• Tarefa A
Indique se cada afirmação abaixo está de acordo com o trecho sobre os gastos dos Estados. Responda sim ou não e cite literalmente as palavras do trecho que decidem cada caso.
(i) Os estudos do Pensar+ vêm sendo publicados desde 2009.
(ii) A folha de salários da União subiu 96,6% entre 2009 e 2015.
(iii) O erro apontado é atacar as causas e deixar intactas as consequências.

═════ Trecho de origem ═════

SEM RANÇO IDEOLÓGICO
Esta pronta vontade/necessidade de informar e esclarecer, tecnicamente, ou seja, desprovida de ranço ideológico, nasceu através da clara constatação do erro que a maioria do povo brasileiro comete ao atacar -CONSEQUÊNCIAS-, deixando intactas as CAUSAS dos problemas.

ESTUDOS CONFIRMAM TUDO
Portanto, desde 2009 venho publicando estudos produzidos pelo Pensar+ mostrando o quanto as decisões governamentais tem colaborado para o caos econômico-financeiro dos Estados.
Pois, recentemente, para confirmar o quanto os nossos conteúdos estavam corretos, o Ministério da Fazenda divulgou que os gastos com a folha dos 26 Estados e do Distrito Federal registraram alta média de 96,6% entre 2009 e 2015. Detalhe: neste mesmo período (sete anos), a folha de salários da União teve uma alta de 56%.

═════

• Tarefa B
Reproduza sem nenhuma alteração as linhas dos registros, começando no início deles e terminando na linha que contém "locality: Broad Run, south of Thorofare Gap", incluindo essa linha. Deixe as imagens fora da resposta.

═════ Registros a processar ═════

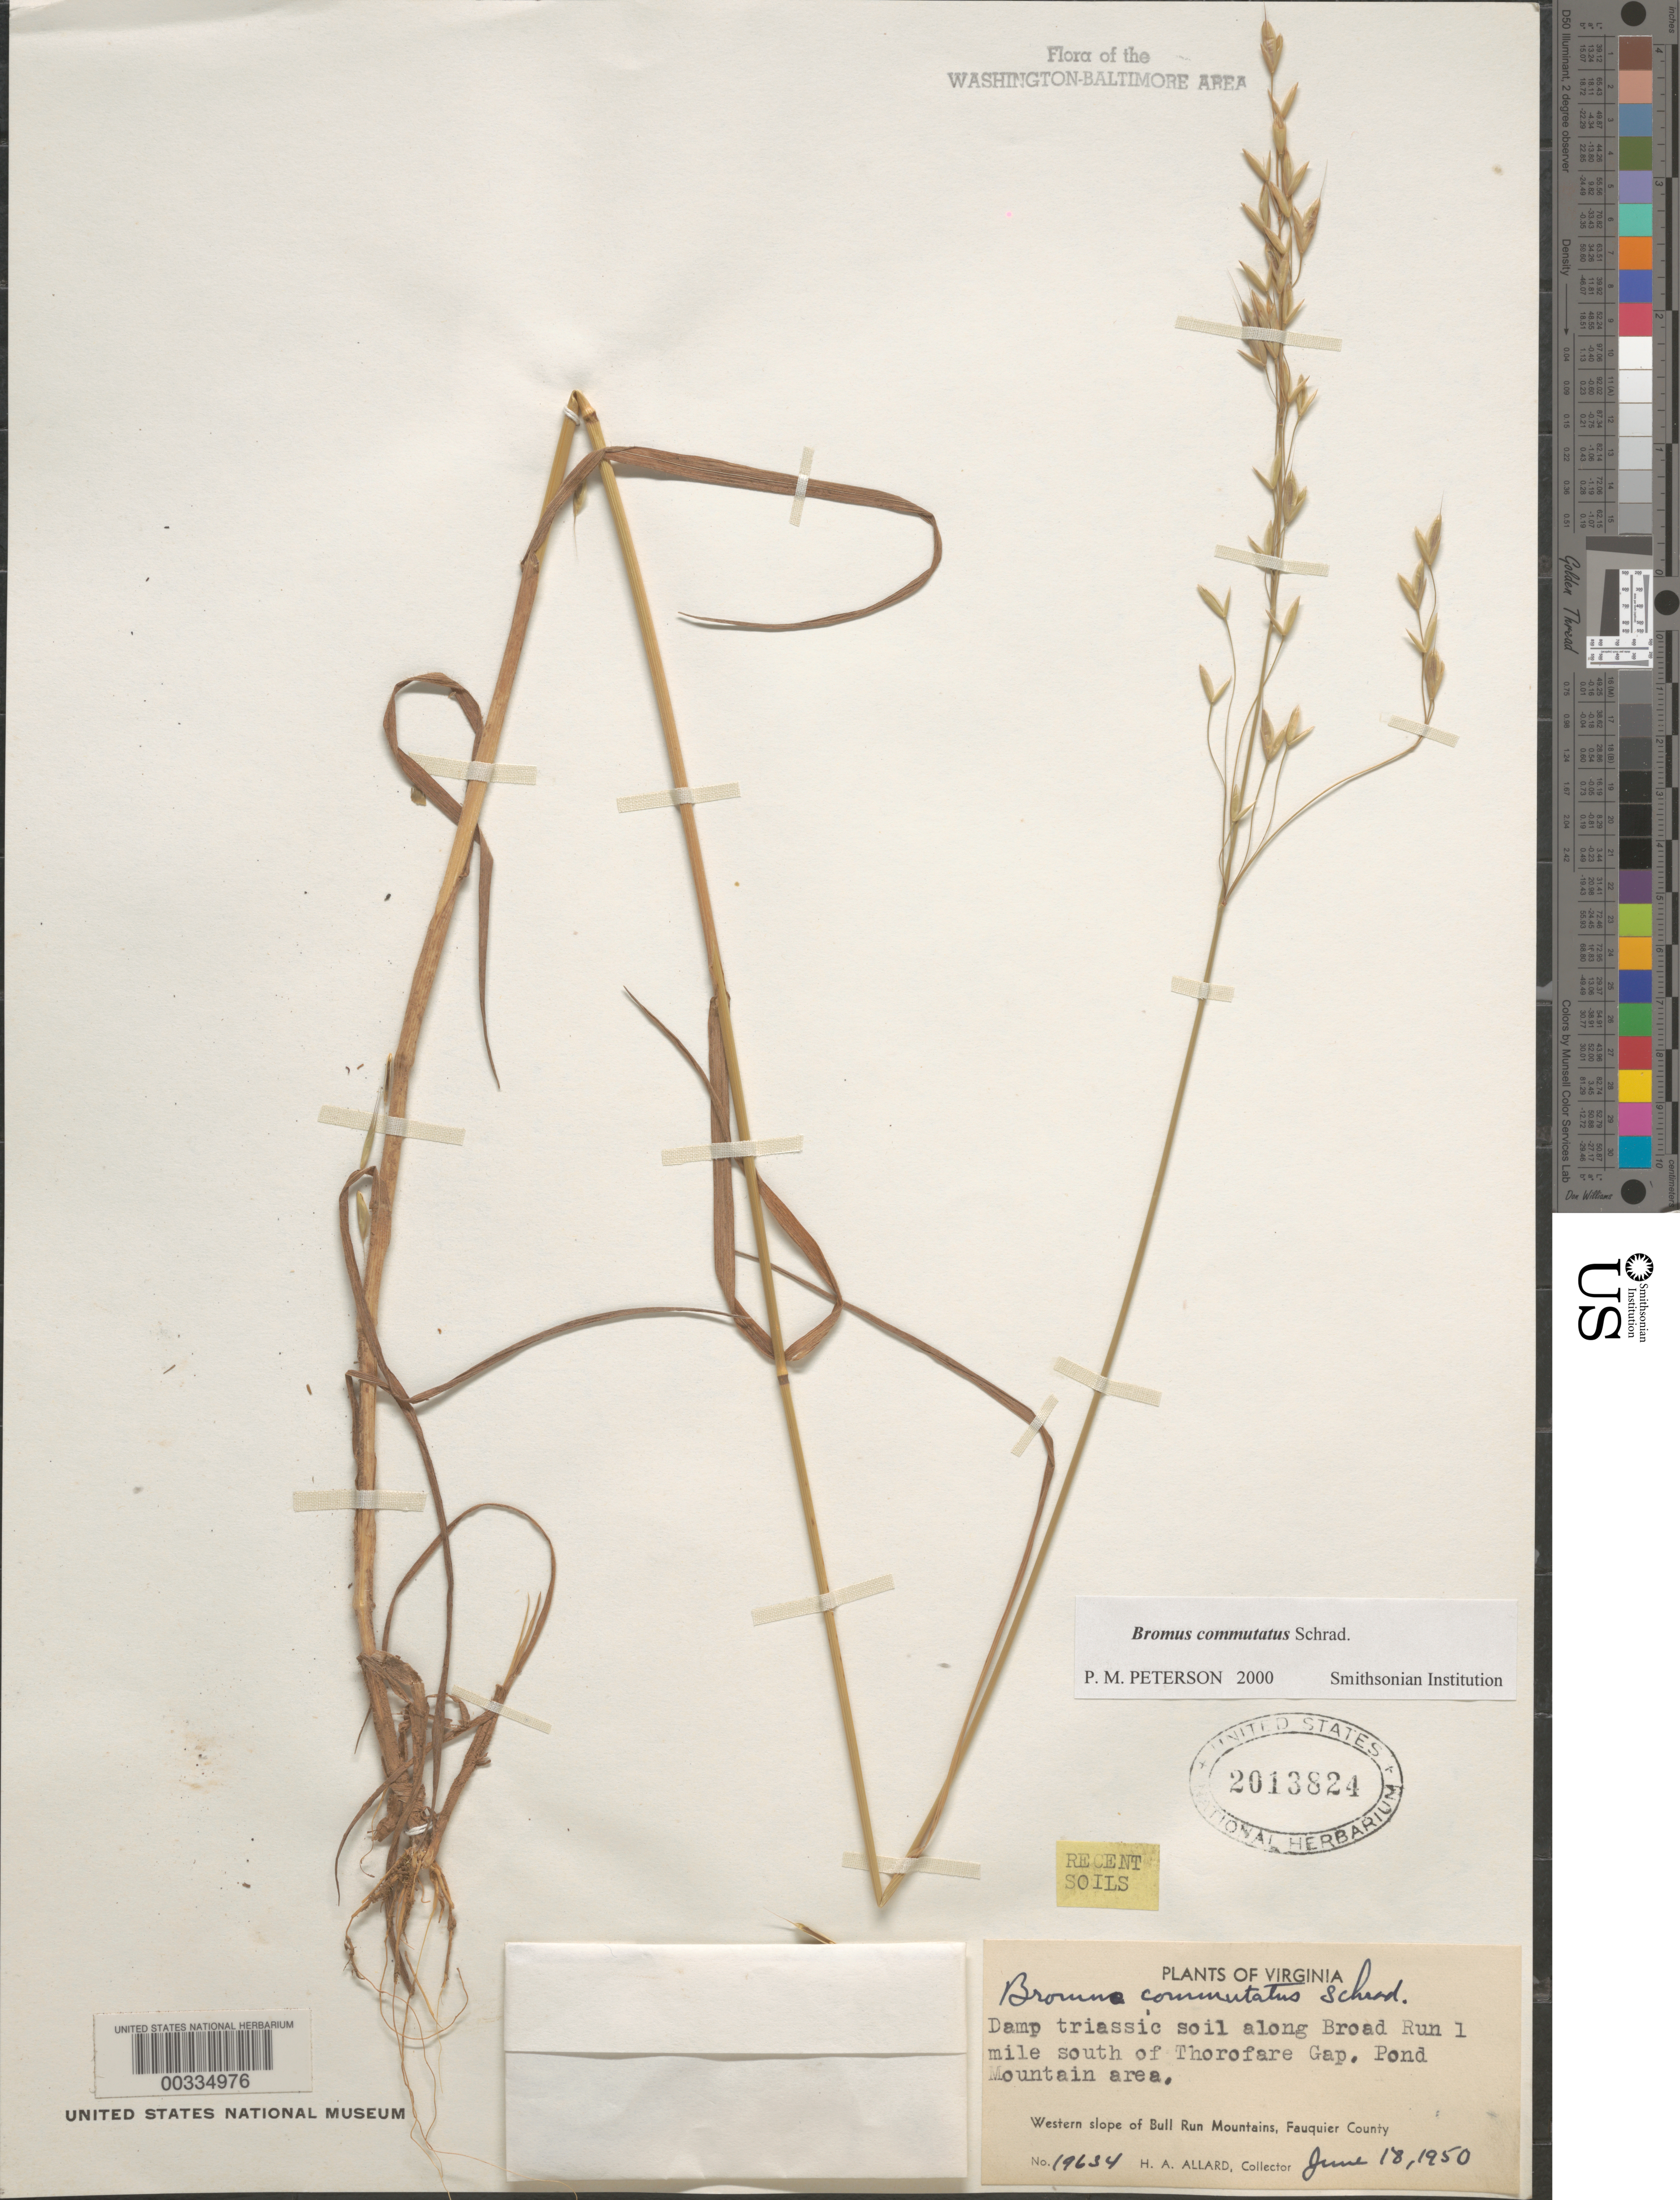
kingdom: Plantae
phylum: Tracheophyta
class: Liliopsida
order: Poales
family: Poaceae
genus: Bromus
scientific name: Bromus commutatus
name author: Schrad.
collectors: H. A. Allard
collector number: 19634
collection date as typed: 18 Jun 1950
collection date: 1950-06-18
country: United States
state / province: Virginia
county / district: Fauquier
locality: Broad Run, south of Thorofare Gap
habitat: Damp triassic soil along run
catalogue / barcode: US 2013824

═════

• Resposta A
(i) Sim: "desde 2009 venho publicando estudos produzidos pelo Pensar+"
(ii) Não: "a folha de salários da União teve uma alta de 56%"
(iii) Não: "atacar -CONSEQUÊNCIAS-, deixando intactas as CAUSAS dos problemas"

• Resposta B
kingdom: Plantae
phylum: Tracheophyta
class: Liliopsida
order: Poales
family: Poaceae
genus: Bromus
scientific name: Bromus commutatus
name author: Schrad.
collectors: H. A. Allard
collector number: 19634
collection date as typed: 18 Jun 1950
collection date: 1950-06-18
country: United States
state / province: Virginia
county / district: Fauquier
locality: Broad Run, south of Thorofare Gap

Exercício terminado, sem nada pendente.